Awesome
Dataset recognition resources
Original resources
Resources and install path of the resources
- Dataseer corpus (
dataseer/
), biomedicine domain, focusing on identification of data sentences, annotations of implicit/explicit data mentions, data types and annotation of data acquisition devices (but missing annotation of explicit dataset names), non-public - https://github.com/xjaeh/ner_dataset_recognition (
ner_dataset_recognition/
), IR/ML/NLP domain, only explicitly named and reused datasets - https://www.kaggle.com/datasets/panhuitong/dmdd-corpus (
dmdd/
) is close to the previous one (Heddes et al., 2021), same IR/ML/NLP domain, only explicitly named and reused datasets, 450 manually annotated articles but false negative not manually corrected - oddpub dataset https://osf.io/yv5rx/ (
oddpub-dataset/
), biomedicine domain, only article screening (no annotation), only datasets with open access statements, only explicit datasets - transparency-indicators dataset https://osf.io/e58ws/ (
transparency-indicators-dataset/
), biomedicine domain, only article screening (no annotation) - Coleridge corpus (
coleridge/
), partial (only a very small subset of named "datasets" considered), no explicit annotation, no valid definition of datasets (e.g. research initiative name considered as "dataset") - SciREX, a dataset of 438 annotated arXiv documents only on ML domain, with identification of named datasets (label is "Material"), see https://github.com/allenai/SciREX (reported IAA on 5 documents is 95% average cohen-κ scores), one drawback is the pre-tokenized words which is destructive (because we lose the original delimiters and we can't reconstruct the original text)

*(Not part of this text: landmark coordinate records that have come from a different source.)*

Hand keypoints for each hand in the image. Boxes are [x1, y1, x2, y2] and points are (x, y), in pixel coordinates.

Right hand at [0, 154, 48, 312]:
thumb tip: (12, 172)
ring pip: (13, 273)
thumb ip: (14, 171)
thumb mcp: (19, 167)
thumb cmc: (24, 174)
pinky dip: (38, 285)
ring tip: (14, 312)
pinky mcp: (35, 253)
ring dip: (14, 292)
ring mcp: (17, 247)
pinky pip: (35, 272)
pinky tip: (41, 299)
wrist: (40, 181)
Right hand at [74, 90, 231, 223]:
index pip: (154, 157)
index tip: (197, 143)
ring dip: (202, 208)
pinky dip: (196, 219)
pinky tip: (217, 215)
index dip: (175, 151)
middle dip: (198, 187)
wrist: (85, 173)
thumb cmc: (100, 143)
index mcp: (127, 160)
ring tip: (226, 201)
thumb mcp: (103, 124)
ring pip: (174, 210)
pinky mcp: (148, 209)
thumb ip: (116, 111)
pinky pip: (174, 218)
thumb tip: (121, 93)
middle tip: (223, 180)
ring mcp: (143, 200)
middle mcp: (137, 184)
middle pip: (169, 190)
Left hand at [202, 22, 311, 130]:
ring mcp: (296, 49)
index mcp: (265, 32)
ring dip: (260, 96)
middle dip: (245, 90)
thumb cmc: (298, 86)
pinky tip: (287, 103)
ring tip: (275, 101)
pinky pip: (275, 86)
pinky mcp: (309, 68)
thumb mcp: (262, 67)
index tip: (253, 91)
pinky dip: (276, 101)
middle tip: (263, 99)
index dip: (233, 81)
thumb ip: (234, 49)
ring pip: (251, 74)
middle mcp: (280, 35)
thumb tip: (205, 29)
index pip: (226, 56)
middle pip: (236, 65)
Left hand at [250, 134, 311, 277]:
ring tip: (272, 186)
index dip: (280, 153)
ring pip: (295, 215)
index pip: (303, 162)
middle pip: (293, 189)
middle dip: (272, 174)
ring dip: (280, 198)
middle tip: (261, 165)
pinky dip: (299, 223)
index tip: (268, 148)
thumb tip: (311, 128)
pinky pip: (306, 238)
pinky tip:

- EneRex (https://github.com/DiscoveryAnalyticsCenter/EneRex) has data sentences and dataset/software annotations (Brat format) for 147 full text files, however only arXiv computer domain and only named dataset/software.
Assemble resources
Survive in the python dependency marshlands:
virtualenv --system-site-packages -p python3.8 env
source env/bin/activate
Install dependencies
pip3 install -r requirements.txt
Assemble resources in the same JSON format:
python3 assemble.py --output combined/
This will create under combined/
one JSON file per orginal corpus in the same JSON format using span offsets.
Recycled and upcycled resources
-
sentences from https://github.com/xjaeh/ner_dataset_recognition have been reviewed, re-annotated to follow common dataset annotation principles: it covers now new dataset (not just reused ones) and annotation is at dataset level (avoid one annotation for a conjunction expression of datasets). They can be used to train public models for dataset name recognition.
-
sentences from dataseer: labeling of data sentences infomation. Other annotations are implicit data (it should be complete) and data acquisition devices (imcomplete), non-public: can be used for eval, but not for training public models (and can't be shared of course).